Work required | This exercise calls for the line with "middle tip: (469, 1067)", the line with "ring tip: (470, 1165)", and all lines between them in the material below, output exactly and with no other lines.
########
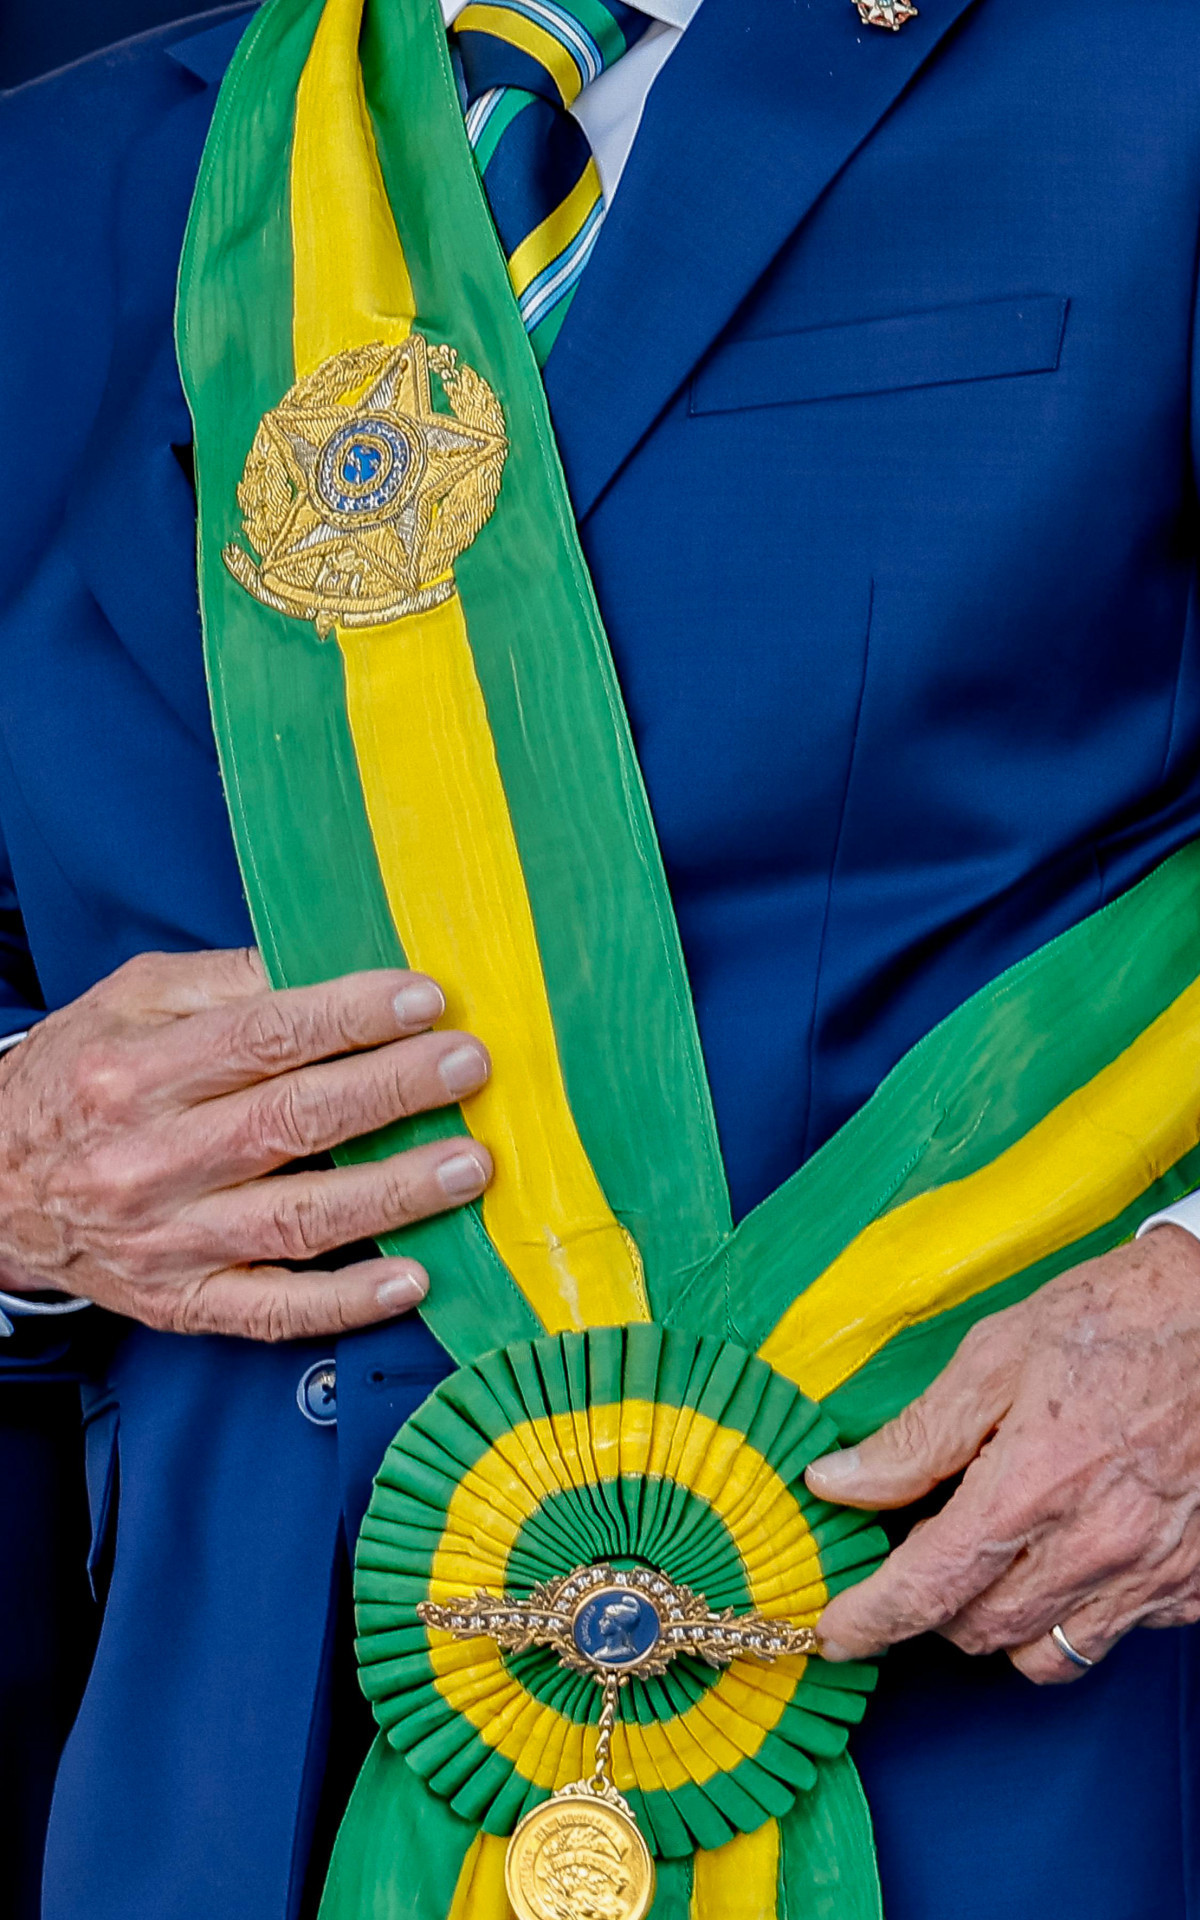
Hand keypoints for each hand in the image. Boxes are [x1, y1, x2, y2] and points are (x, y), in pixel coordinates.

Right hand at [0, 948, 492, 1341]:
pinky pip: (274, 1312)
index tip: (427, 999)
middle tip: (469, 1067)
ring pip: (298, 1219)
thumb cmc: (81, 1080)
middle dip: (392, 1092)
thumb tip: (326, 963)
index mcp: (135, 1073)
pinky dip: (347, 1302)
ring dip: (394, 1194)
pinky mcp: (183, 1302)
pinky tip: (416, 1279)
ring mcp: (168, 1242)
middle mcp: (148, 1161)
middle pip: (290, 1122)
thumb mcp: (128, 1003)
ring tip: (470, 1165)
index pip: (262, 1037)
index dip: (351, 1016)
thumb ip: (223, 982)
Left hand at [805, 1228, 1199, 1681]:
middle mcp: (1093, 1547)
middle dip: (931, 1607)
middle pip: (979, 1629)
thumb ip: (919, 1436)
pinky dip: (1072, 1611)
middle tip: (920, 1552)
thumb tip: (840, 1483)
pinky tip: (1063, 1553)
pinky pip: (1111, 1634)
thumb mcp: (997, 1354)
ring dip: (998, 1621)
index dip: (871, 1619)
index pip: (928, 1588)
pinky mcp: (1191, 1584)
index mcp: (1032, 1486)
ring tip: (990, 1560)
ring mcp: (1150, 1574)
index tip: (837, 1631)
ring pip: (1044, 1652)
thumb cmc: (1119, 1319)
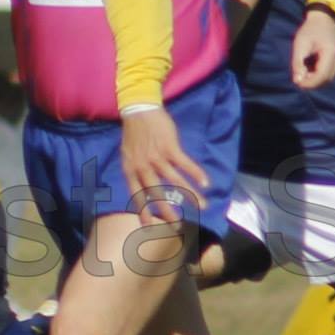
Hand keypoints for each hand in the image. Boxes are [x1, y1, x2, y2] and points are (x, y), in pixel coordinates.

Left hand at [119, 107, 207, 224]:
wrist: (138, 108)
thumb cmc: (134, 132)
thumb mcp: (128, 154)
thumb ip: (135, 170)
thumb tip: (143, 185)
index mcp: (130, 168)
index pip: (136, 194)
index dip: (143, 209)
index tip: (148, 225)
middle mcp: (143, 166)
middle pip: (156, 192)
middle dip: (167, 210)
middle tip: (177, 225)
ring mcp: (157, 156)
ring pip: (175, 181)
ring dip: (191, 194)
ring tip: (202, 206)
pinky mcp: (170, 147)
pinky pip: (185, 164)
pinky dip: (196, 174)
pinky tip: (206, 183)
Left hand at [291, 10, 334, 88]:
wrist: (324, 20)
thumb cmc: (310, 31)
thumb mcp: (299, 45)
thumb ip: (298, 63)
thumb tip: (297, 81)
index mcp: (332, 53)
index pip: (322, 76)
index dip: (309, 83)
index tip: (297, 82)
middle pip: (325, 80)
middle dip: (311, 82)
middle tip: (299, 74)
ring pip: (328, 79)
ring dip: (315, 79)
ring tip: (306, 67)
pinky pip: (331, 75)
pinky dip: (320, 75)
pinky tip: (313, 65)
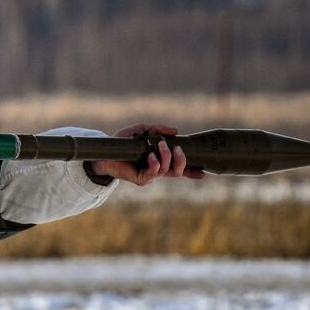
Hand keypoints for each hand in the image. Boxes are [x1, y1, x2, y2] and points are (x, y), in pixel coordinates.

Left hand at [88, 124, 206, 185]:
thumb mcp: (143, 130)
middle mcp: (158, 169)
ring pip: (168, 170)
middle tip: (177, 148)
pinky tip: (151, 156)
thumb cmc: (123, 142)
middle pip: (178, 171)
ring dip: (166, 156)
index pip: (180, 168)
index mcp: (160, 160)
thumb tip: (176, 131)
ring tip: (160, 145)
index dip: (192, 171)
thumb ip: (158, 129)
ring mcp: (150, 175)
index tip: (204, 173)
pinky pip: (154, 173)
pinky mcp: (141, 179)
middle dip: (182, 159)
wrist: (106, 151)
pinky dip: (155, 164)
########
Written answer |
middle tip: (469, 1067)
ring pip: (298, 1219)
thumb cmc: (81, 1080)
middle dip: (392, 1092)
thumb tip: (326, 963)
index mcp: (135, 1073)
pinky dip: (347, 1302)
ring dip: (394, 1194)
pinky mcp: (183, 1302)
pinky tip: (416, 1279)
ring mcp: (168, 1242)
middle mcp: (148, 1161)
middle pip: (290, 1122)
thumb mcp: (128, 1003)
ring tip: (470, 1165)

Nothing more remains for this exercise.